To do: Each line from the one that holds "X145288000Y-108966000D03*" to the end of the records is to be retyped exactly. Pictures are not part of the copy.

(Circuit design data)
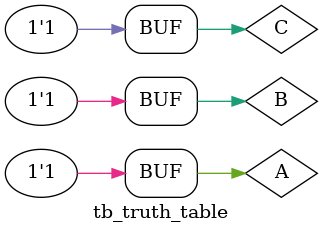
<source format=v>
`timescale 1ns / 1ps


module tb_truth_table; //Å×½ºÅ×º¥Ä¡ ¸ðµâ ¼±¾ð
reg A, B, C; //inputÀ¸·Î »ç¿ëÇÒ A,B,C
wire Y; //outputÀ¸·Î »ç¿ëÇÒ Y
    
initial begin //½ÃÀÛ
    A=0; B=0; C=0; //0nsÀÏ ¶§ A=0 B=0 C=0
    #5 C=1; //5nsÀÏ ¶§ A=0 B=0 C=1
    #5 B=1;C=0; //10nsÀÏ ¶§ A=0 B=1 C=0
    #5 C=1; //15nsÀÏ ¶§ A=0 B=1 C=1
    #5 A=1;B=0;C=0; //20nsÀÏ ¶§ A=1 B=0 C=0
    #5 C=1; //25nsÀÏ ¶§ A=1 B=0 C=1
    #5 B=1;C=0; //30nsÀÏ ¶§ A=1 B=1 C=0
    #5 C=1; //35nsÀÏ ¶§ A=1 B=1 C=1
end

truth_table DUT(.A(A), .B(B), .C(C), .Y(Y)); //truth_table ¸ðµâ¿¡ °ªÀ» Àü´ÞÇÏ¿© Å×½ºÆ®
    
endmodule

</source>
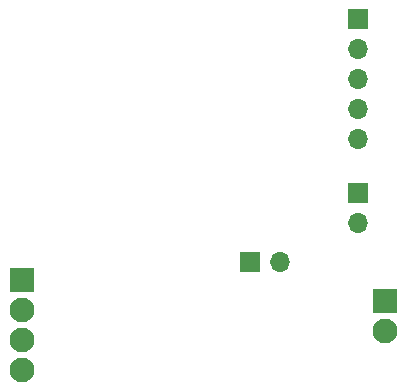
<source format=gbr>
%TF.GenerationSoftware,KiCad,Pcbnew,7.0.2*%
%TF.CreationDate,2024-06-22T20:38:36+05:30*%
%TF.ProjectId,EPS_SolarInput,4550535f-536f-46c6-9172-496e7075742e,v01*%
%TF.SameCoordinates,Original*%
%TF.FileFunction,Soldermask,Bot*%
%TF.FilePolarity,Negative*%
%FSLAX46Y46*%
G04 Gerber Fmt 4.6, Leading zero omitted, Abs format (unit mm)*
G04 Created by KiCad (PCBNEW 7.0.2) date 2024-06-22 20:38:36*
%MOMM*%
%LPD*%
G01*
G04 APERTURE LIST*
%ADD10R,1.700000X1.700000*%
%ADD11O,1.700000X1.700000*%
%ADD12C,2.100000*%
%ADD13R,2.100000X2.100000*%
G04 APERTURE END LIST*
D10*
%TO.C,J4*%
X145288000Y-108966000D03*
D11*
X147828000Y-108966000D03*
%TD*%
%TO.C,J5*%
X154432000Y-98557000D03*
X154432000Y-96017000D03*
X154432000Y-93477000D03*
X154432000Y-90937000D03*
D10*
X154432000Y-88397000D03*
%TD*%
D11*
%TO.C,J3*%
X154432000Y-105659000D03*
D10*
X154432000Y-103119000D03*
%TD*%
D12*
%TO.C,J2*%
X156718000Y-114808000D03*
D13*
X156718000Y-112268000D03*
%TD*%
%TO.C,J6*%
X125984000Y-110485000D03*
D12*
X125984000Y-113025000D03*
X125984000Y-115565000D03*
X125984000Y-118105000D03*
%TD*%
M02*

</source>
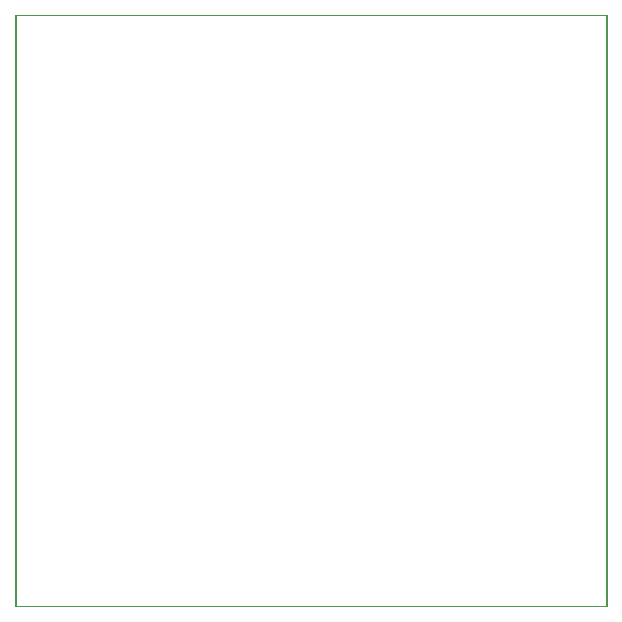
<source format=gm1>
G04 #@! TF.GenerationSoftware,KiCad,Pcbnew,(5.0.0)*
G04 #@! TF.CreationDate,2019-09-16T11:16:57+09:00*
G04 #@! TF.ProjectId,ESP32,45535033322E6B696361645F70636200,rev?*
G04 #@! TF.SameCoordinates,Original*
G04 #@! TF.FileFunction,Profile,NP*
%FSLAX46Y46*%
G04 Gerber Fmt 4.6, Leading zero omitted, Abs format (unit mm)*
G04 Created by KiCad (PCBNEW (5.0.0)) date 09/16/19 11:16:57*
%MOMM*%
%LPD*%
G01*
G04 APERTURE LIST*
%ADD10C,0.100000*%
%ADD11C,0.200000*%
G04 APERTURE END LIST*
D10*
X98000000Y-132000000D02*
X148000000Y-132000000D01*
D11*
X98000000Y-82000000D02*
X98000000Y-132000000D01*
X148000000Y-82000000D02*
X148000000Y-132000000D01*
D10*
X98000000Y-82000000D02*
X148000000Y-82000000D01*
M02*

</source>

Answer to this exercise:
X145288000Y-108966000D03*
D11*
X147828000Y-108966000D03*
%TD*%
%TO.C,J5*%
X154432000Y-98557000D03*
X154432000Y-96017000D03*
X154432000Y-93477000D03*
X154432000Y-90937000D03*
D10*
X154432000Y-88397000D03*
%TD*%
D11*
%TO.C,J3*%
X154432000Y-105659000D03*
D10*
X154432000Y-103119000D03*
%TD*%
D12*
%TO.C,J2*%
X156718000Y-114808000D03*
D13*
X156718000Y-112268000D03*
%TD*%
%TO.C,J6*%
X125984000Y-110485000D03*
D12*
X125984000Y-113025000D03*
X125984000Y-115565000D03*
X125984000Y-118105000D03*
%TD*%
M02*

</source>
<source format=gm1>
G04 #@! TF.GenerationSoftware,KiCad,Pcbnew,(5.0.0)*
G04 #@! TF.CreationDate,2019-09-16T11:16:57+09:00*
G04 #@! TF.ProjectId,ESP32,45535033322E6B696361645F70636200,rev?*
G04 #@! TF.SameCoordinates,Original*
G04 #@! TF.FileFunction,Profile,NP*
%FSLAX46Y46*%
G04 Gerber Fmt 4.6, Leading zero omitted, Abs format (unit mm)*
G04 Created by KiCad (PCBNEW (5.0.0)) date 09/16/19 11:16:57*
%MOMM*%
%LPD*%
G01*
G04 APERTURE LIST*
%ADD10C,0.100000*%
%ADD11C,0.200000*%
G04 APERTURE END LIST*
D10*
X98000000Y-132000000D02*
X148000000Y-132000000D01*
D11*
X98000000Y-82000000D02*
X98000000Y-132000000D01*
X148000000Y-82000000D02*
X148000000Y-132000000D01*
D10*
X98000000Y-82000000D02*
X148000000Y-82000000D01*
M02*

</source>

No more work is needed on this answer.